In 1960, August Bode's sons, Engelhard and Fritz, took over the management. Eight years later the company was split into two independent companies - Wegmann & Co. and Bode & Co. In 1979 Wegmann & Co. passed on to Fritz's sons, Manfred and Wolfgang Bode.

In 1999, Wegmann & Co. was incorporated into the armaments company of Krauss-Maffei Wegmann (KMW), with 51% of the company shares being owned by Wegmann and Co. Unternehmens-Holding KG in Kassel. The remaining shares in KMW were acquired from Siemens by the Wegmann Group in 2010. The Wegmann Group, which has been based in Fürstenfeldbruck since 2019, is controlled by the Bode family.

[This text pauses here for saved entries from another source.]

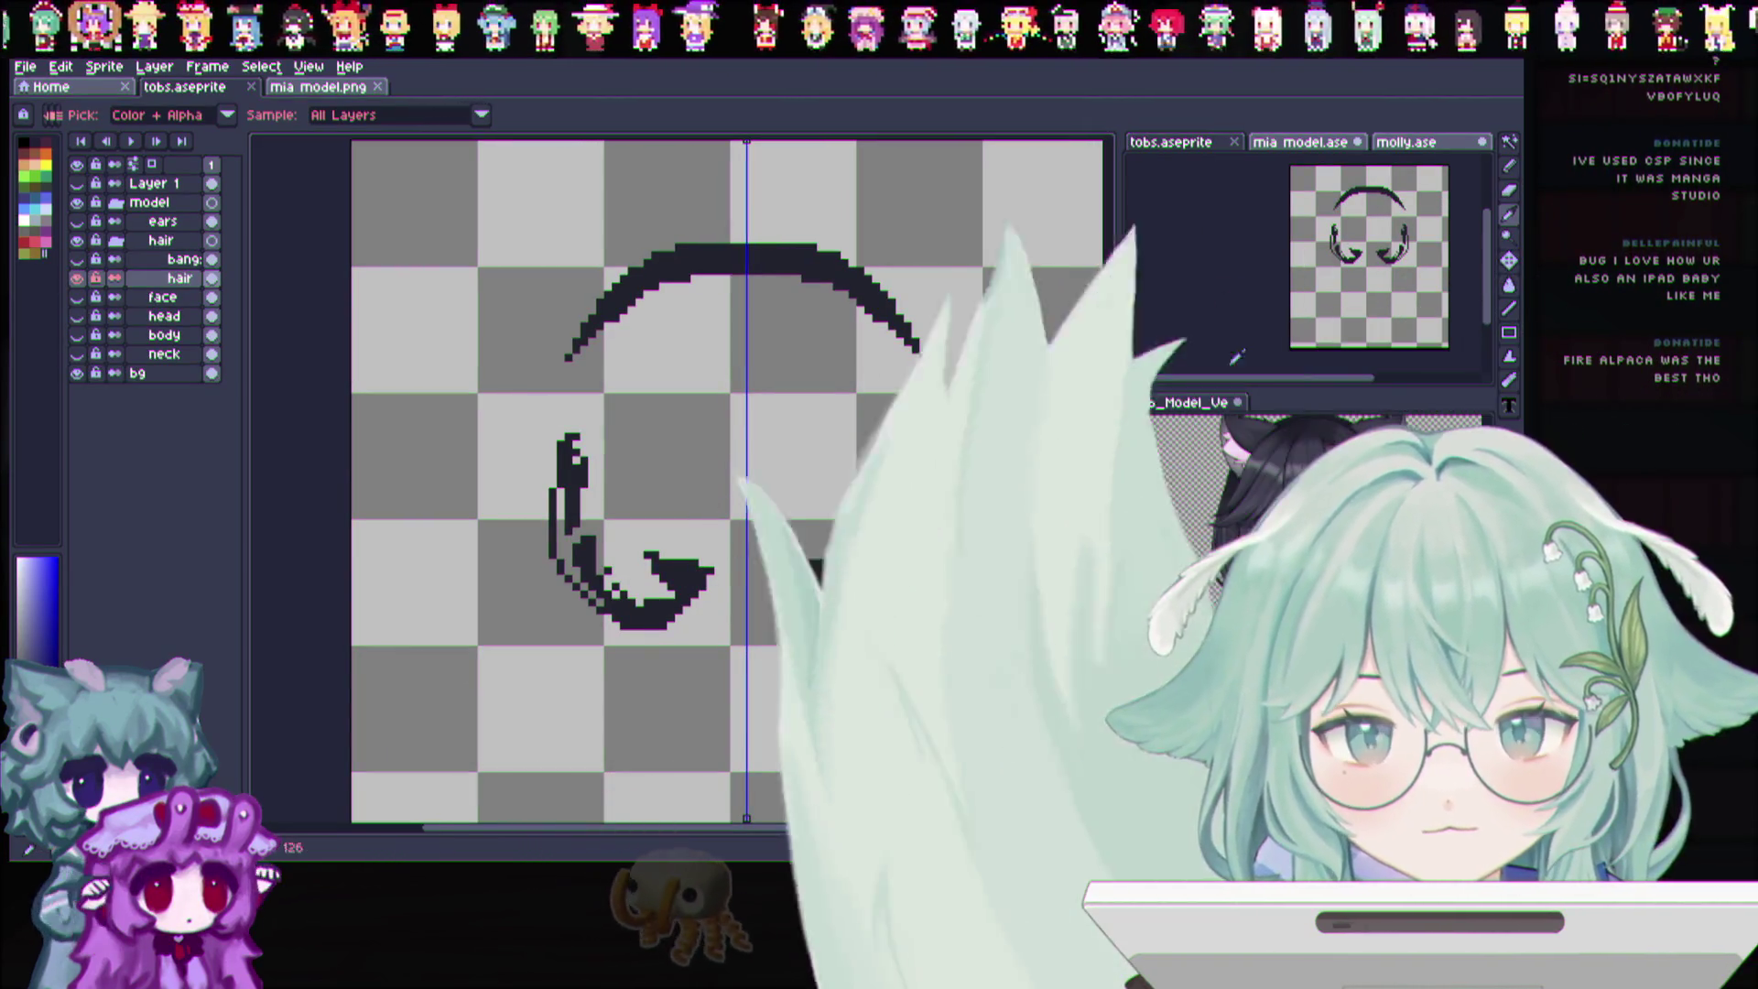
click(1507, 165)
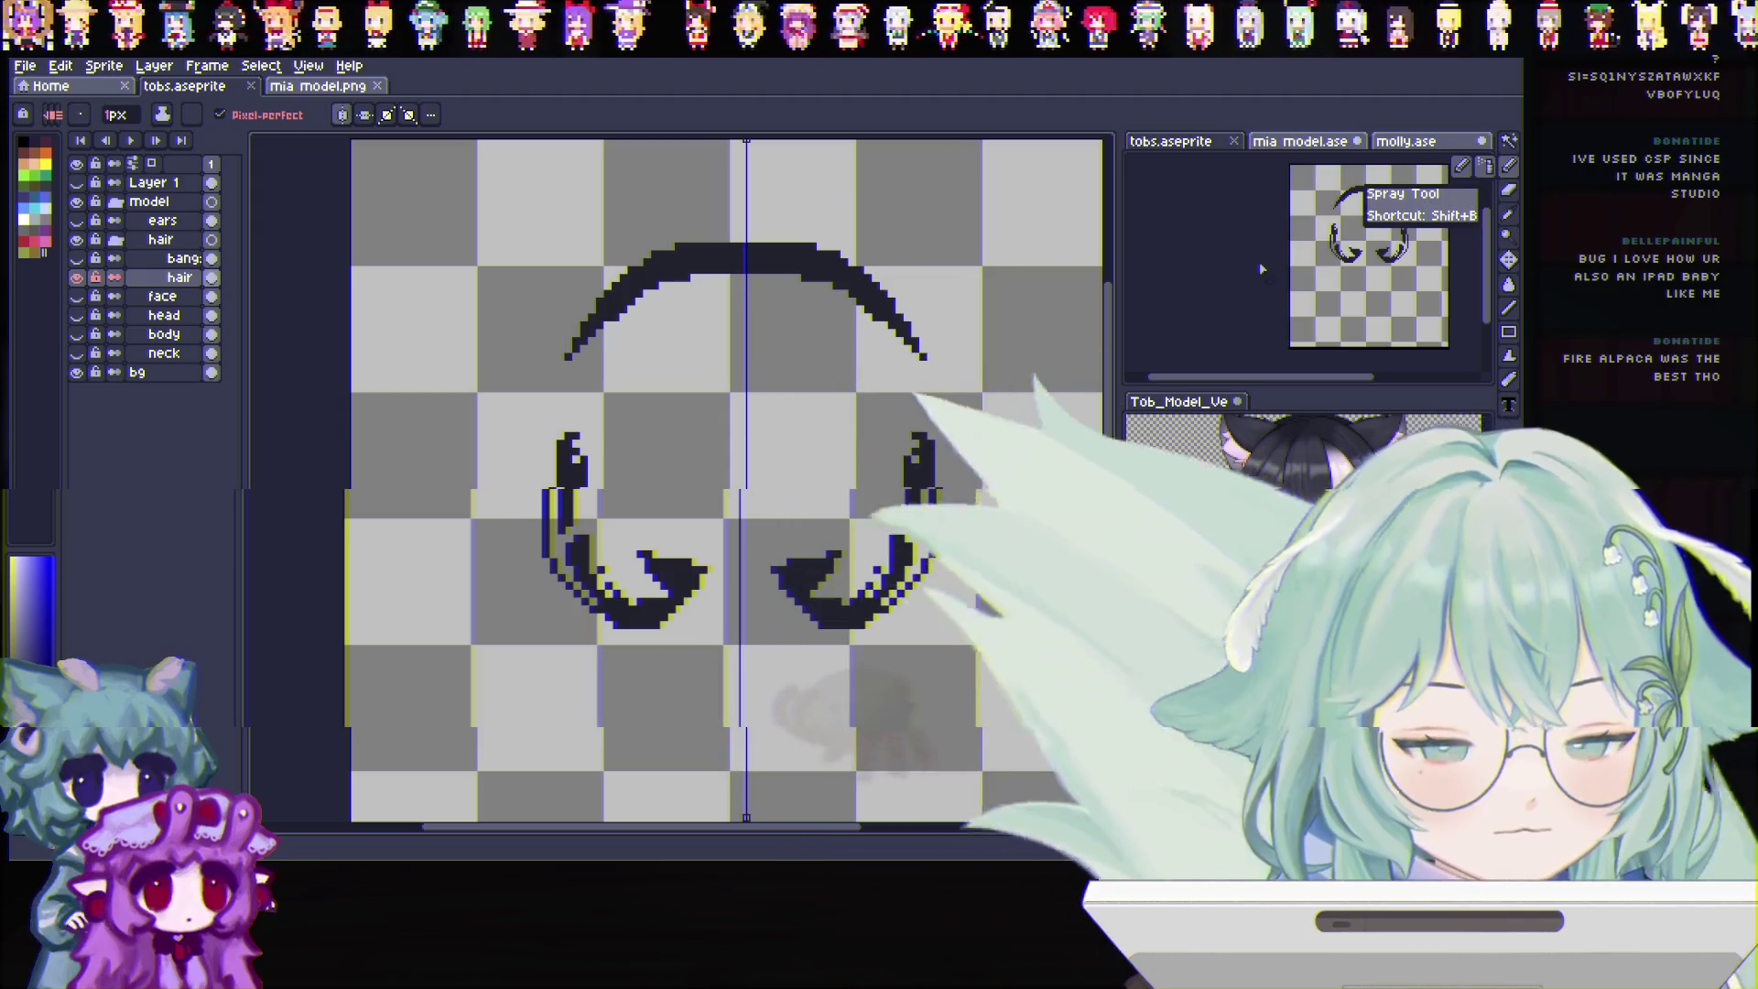
double_click(180, 278)
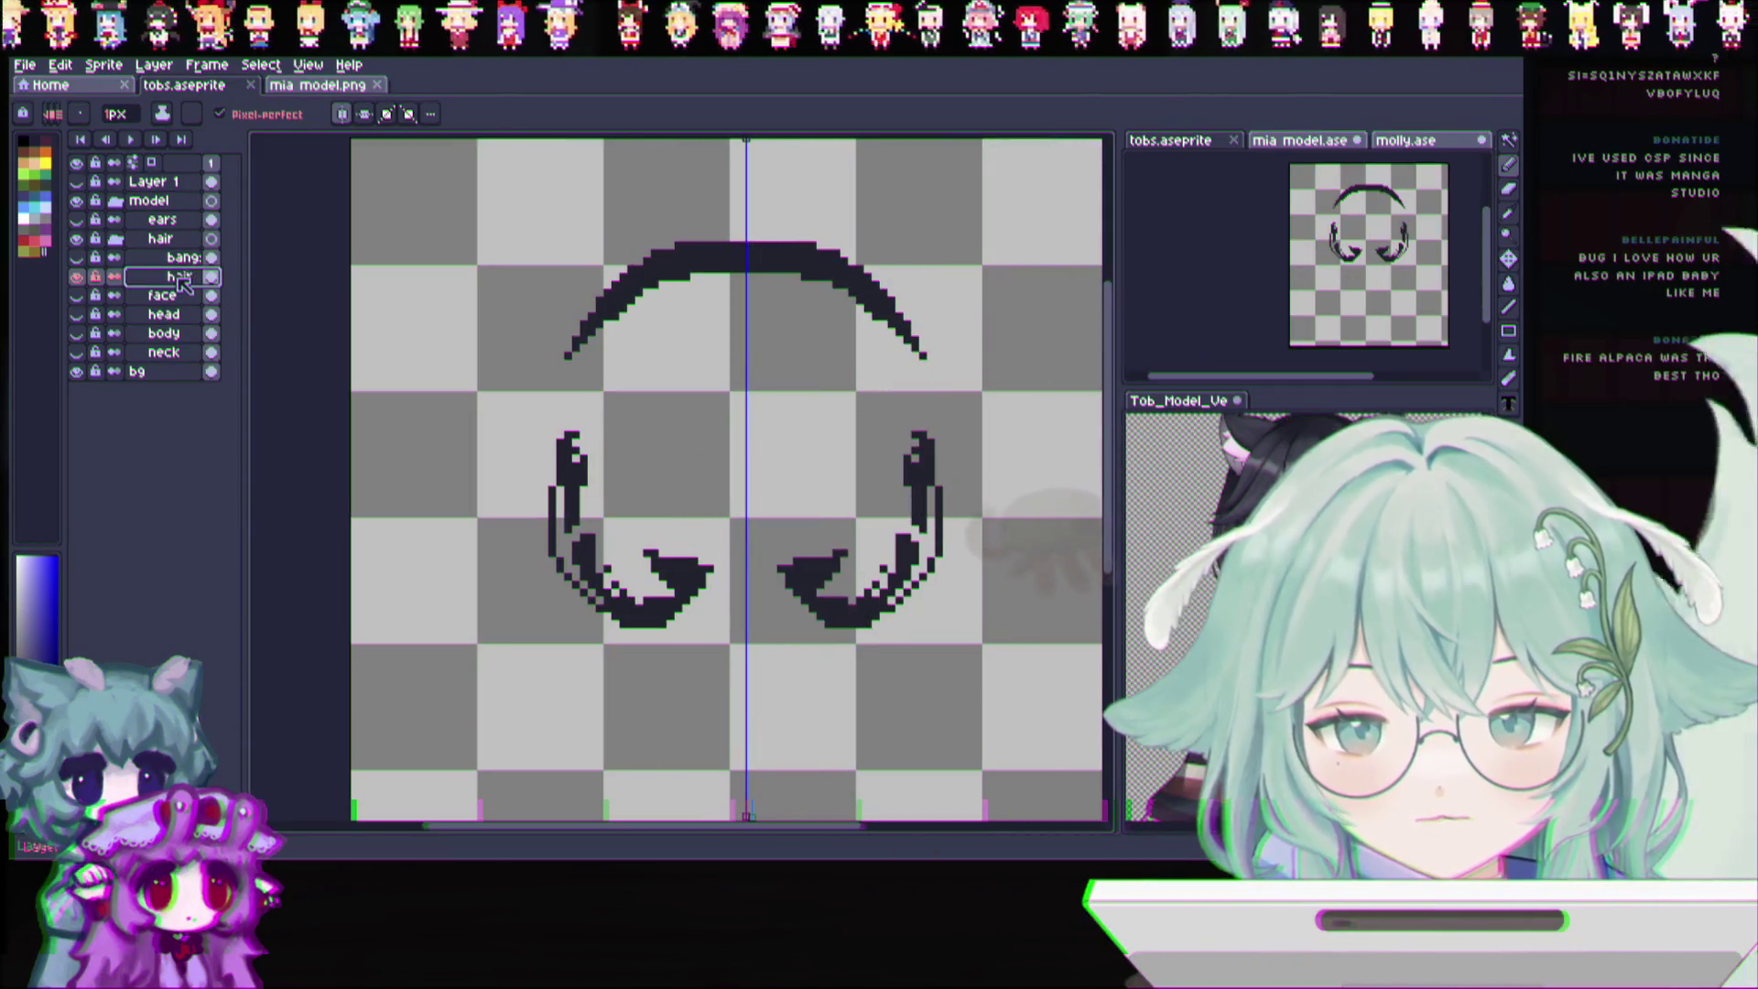
text(ha)
Clear the old name, enter the new hair layer name and confirm it
key(BackSpace)
key(BackSpace)
key(BackSpace)
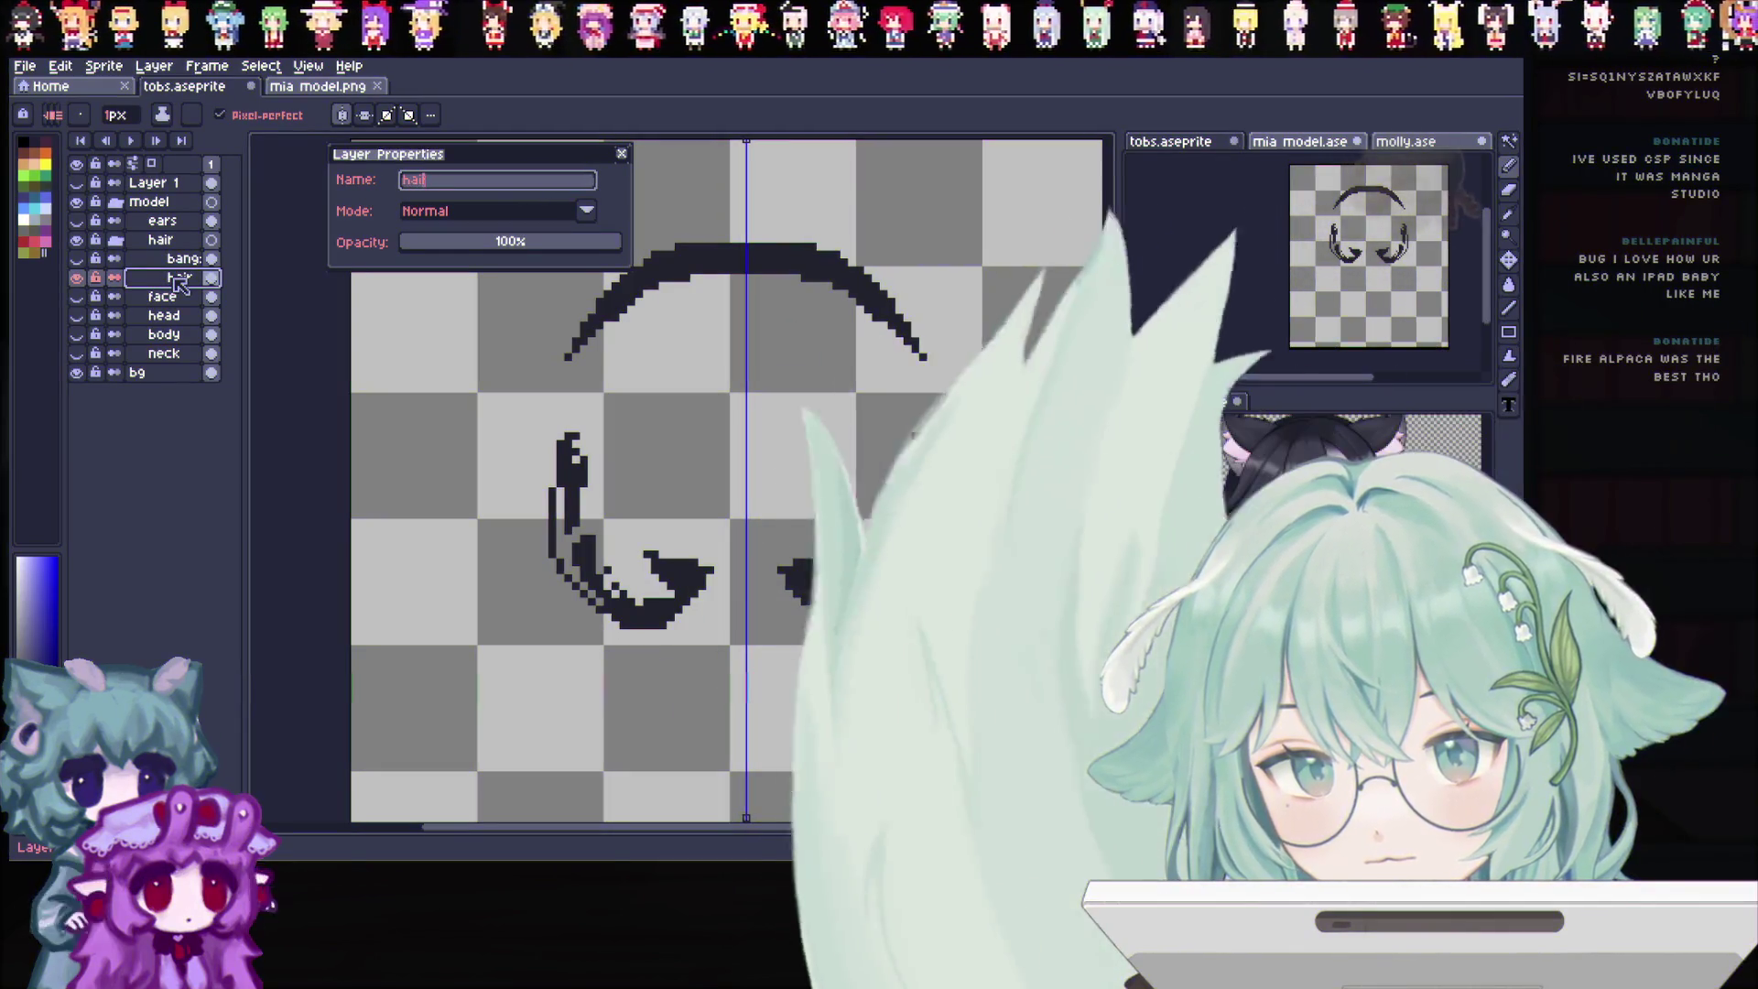
text(bhair)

The street name of KMW's Kassel company location recalls former owner and honorary citizen of Kassel, August Bode.

== See also ==
- BKK Herkules, founded in 1888 as Betriebskrankenkasse Wegmann & Co.

== Literature ==
- Thomas Vollmer, Ralf Kulla: Panzer aus Kassel. Die Rüstungsproduktion der Firmen Henschel und Wegmann. Prolog Verlag, Kassel, 1994, ISBN 3-88122-996-5.
- Werner Oswald: Deutsche Autos 1920–1945, 10. Auflage, Motorbuch Verlag, Stuttgart 1996, ISBN 3-87943-519-7, S. 462.
- Ulrich Kubisch: Deutsche Automarken von A–Z. VF Verlagsgesellschaft, Mainz, 1993, ISBN 3-926917-09-1.